Reconozcámoslo: las lógicas estratégicas (medios/fin) del capitalismo y la democracia divergen. El capitalismo expande sus medios (creación y captura de mercados) para conseguir, de modo concentrado, su objetivo (acumulación de ganancia) económico. La democracia expande, simultáneamente, medios (sujetos, instituciones y derechos) y fines (participación individual, autogobierno colectivo) en la regulación de la convivencia política. En esto, es claro, difieren.

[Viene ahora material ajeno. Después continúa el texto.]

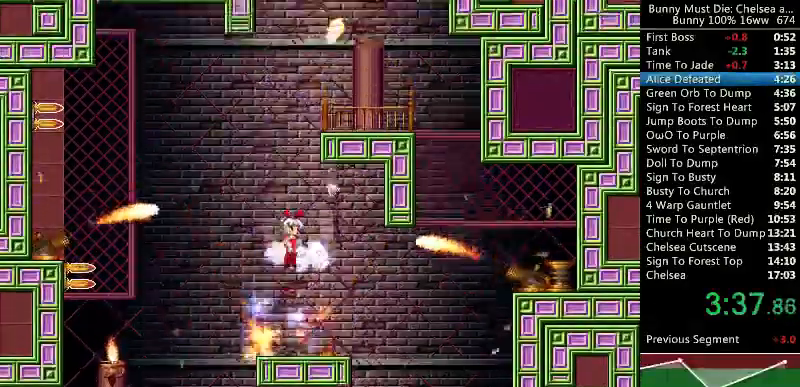
{"keys": ["jump"], "events": [[333, "up", "down"], [500, "up", "up"]]}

Pero ambos —capitalismo y democracia— operan en los marcos de sociedades de masas, regidas por Estados nación, en un sistema internacional interconectado. Admiten versiones y maridajes diversos, contradictorios y dinámicos2. Y aunque sean, por separado, diferentes, pueden devenir ingredientes capaces de combinarse en el milagro de un plato nutritivo y sabroso. Escaso, pero deseable. Entendamos las condiciones de ese empalme, repasando tipos de élites y régimenes contemporáneos.
Una oligarquía —de empresarios y políticos— constituye el grupo dominante en los países donde conviven capitalismo y democracia. Divididos en facciones, sus miembros se enfrentan sobre un objetivo común: la acumulación de capital. Y son contrapesados por los movimientos, instituciones y derechos que clases medias y populares usan, al amparo del régimen democrático, para acotar el peso del dinero y poder oligárquicos. Mientras, los poligarcas —funcionarios y negociantes de un capitalismo neopatrimonialista— coexisten dentro de la estructura de los regímenes híbridos, con clientelas de clase media leal y sectores populares hiperexplotados. Por último, bajo los totalitarismos de partido único y los despotismos sultánicos, el poder gubernamental fusiona los actores y mecanismos de extracción de renta y represión política. De un modo cualitativo —y brutalmente— superior a otros órdenes alternativos.
Si concebimos al Estado como el terreno donde se cristalizan las constelaciones de poder político —y económico—, entonces la posibilidad de sustituir/contener a quienes nos desgobiernan resulta clave para acotar la explotación capitalista. Y eso sólo es posible, de modo estable y protegido, en democracias. Claro que esas democracias existen desde la asimetría —de recursos varios— de sujetos que ejercen sus derechos sociales, civiles y políticos. Su ejercicio está variablemente habilitado en dependencia de las capacidades estatales y las orientaciones ideológicas de cada gobierno. No hay casos “perfectos”, ni rutas únicas. Pero en los regímenes autocráticos todos los derechos están severamente restringidos y, en casos límite, suprimidos. Prevalece allí una categoría de “semiciudadanos” —consumidores, peticionarios— y, a veces, de simples súbditos.
En esta Modernidad inconclusa hay muchos capitalismos sin democracia, pero no han existido —lejos de cierta poesía disfrazada de ciencia social— democracias sin capitalismo. Capitalismo y democracia no son, per se, hermanos de sangre o enemigos irreconciliables. Son formas humanas contingentes, derivadas de nuestro desarrollo socioeconómico, cultural y político. Espoleadas, con traspiés y caídas, por las demandas de personas y colectividades cada vez más complejas. Aunque cierta pedantería neoliberal o marxista, con sus versiones chatas del progreso, prefieran seguir ignorándolo.
1 Yanina Welp, La democracia y el declive de las élites, Nueva Sociedad 290, Noviembre-Diciembre 2020
2 Como han señalado recientemente Branko Milanovic, James Robinson, David Collier y Dani Rodrik. Y mucho antes Barrington Moore, Nikos Poulantzas y Charles Tilly, entre otras voces autorizadas.